With the state of play for the Equal Rights Amendment so inextricably connected to abortion rights, it is critical that advocates and candidates alike be well versed in and able to communicate clearly the status of ERA and the steps needed to get it over the finish line. The amendment has been ratified, having met the only two requirements for an amendment set out in the Constitution: approval by two-thirds of both houses of Congress (that happened in 1972) and ratification by three-fourths of the state legislatures (the 38th and final state to ratify was Virginia in 2020). But meddling by the Trump Justice Department has delayed its formal recognition. Legal experts agree that the following three-pronged strategy will achieve its full and final recognition:

  • A joint congressional resolution, crafted by constitutional law scholars, to remove the timeline and recognize the ratification of ERA (House Joint Resolution 25, introduced by Rep. Ayanna Pressley, D-Mass., and Senate Joint Resolution 4 by Sen. Ben Cardin, D-Md., would accomplish this), bolstered by …
  • A separate congressional resolution, called the “ERA Now” resolution, instructing the archivist to publish ERA as the 28th Amendment (Rep. Cori Bush, D-Mo., co-chair of the Congressional Caucus for the Equal Rights Amendment, and Sen. Kirsten Gillibrand, D-N.Y., introduced the legislation), plus …
  • A “discharge petition,” which compels the House of Representatives to vote on HJR 25 to remove the arbitrary deadline for ratification. (Under House rules, if a discharge petition to compel a vote on a particular piece of legislation is signed by 218 members, it must immediately be brought before the full chamber for a vote, regardless of any objections or attempts to block the legislation; now that Rep. Pressley has filed it, the petition will remain open until it garners the 218 signatures necessary to be called for a vote.)
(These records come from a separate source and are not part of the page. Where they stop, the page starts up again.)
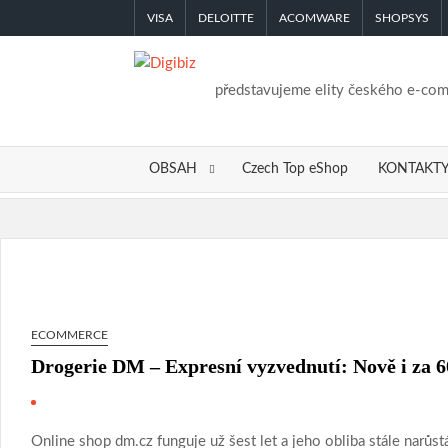
Skip
VISA
DELOITTE
ACOMWARE
SHOPSYS
to
content
představujeme elity českého e-co
OBSAH
Czech Top eShop
KONTAKT
ECOMMERCE
Drogerie DM – Expresní vyzvednutí: Nově i za 
Online shop dm.cz funguje už šest let a jeho obliba stále narů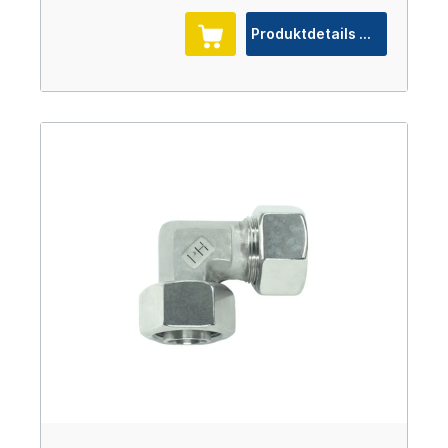
Produktdetails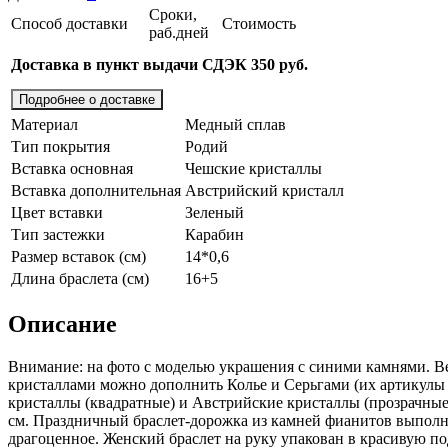
Сроки,
Способ доставки
Стоимость
раб.дней
Доставка в пункт выдачи СДЭК 350 руб.
Подробнее о доставке
Материал
Медный сплав
Тип покрытия
Родий
Вставка основная
Чешские кристаллы
Вставка дополнительная
Австрийский кристалл
Цвет вставки
Зеленый
Тип застежки
Карабин
Размер вставок (см)
14*0,6
Длина браслета (см)
16+5
Описание
Внимание: на фото с моделью украшения с синими камнями. В
кристаллами можно дополнить Колье и Серьгами (их aртикулы
кристаллы (квадратные) и Австрийские кристаллы (прозрачные 
см. Праздничный браслет-дорожка из камней фианитов выполнен
драгоценное. Женский браслет на руку упакован в красивую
It is also crucial to make the case that the Equal Rights Amendment could provide new ways to protect and advance abortion rights. For example, ERA as a basis for challenging state-level bans on abortion access and other reproductive health services is currently being tested in Utah, under the argument that abortion bans exacerbate sex inequalities in educational, economic and political life caused by childbearing and child rearing. There is meaningful precedent: In 1998, the New Mexico Supreme Court ruled that an abortion-funding prohibition violated New Mexico’s Equal Rights Amendment. A decade prior, a Connecticut court struck down a law that only allowed Medicaid funding for abortion when a pregnancy endangers a woman’s life. The court ruled that choosing to fund all medically necessary procedures except for abortion is sex discrimination in violation of Connecticut’s Equal Rights Amendment.

As the countdown begins to 2024, candidates should take note and make clear their commitment to both abortion rights and ERA. It is not only a winning political combination; it is what women deserve.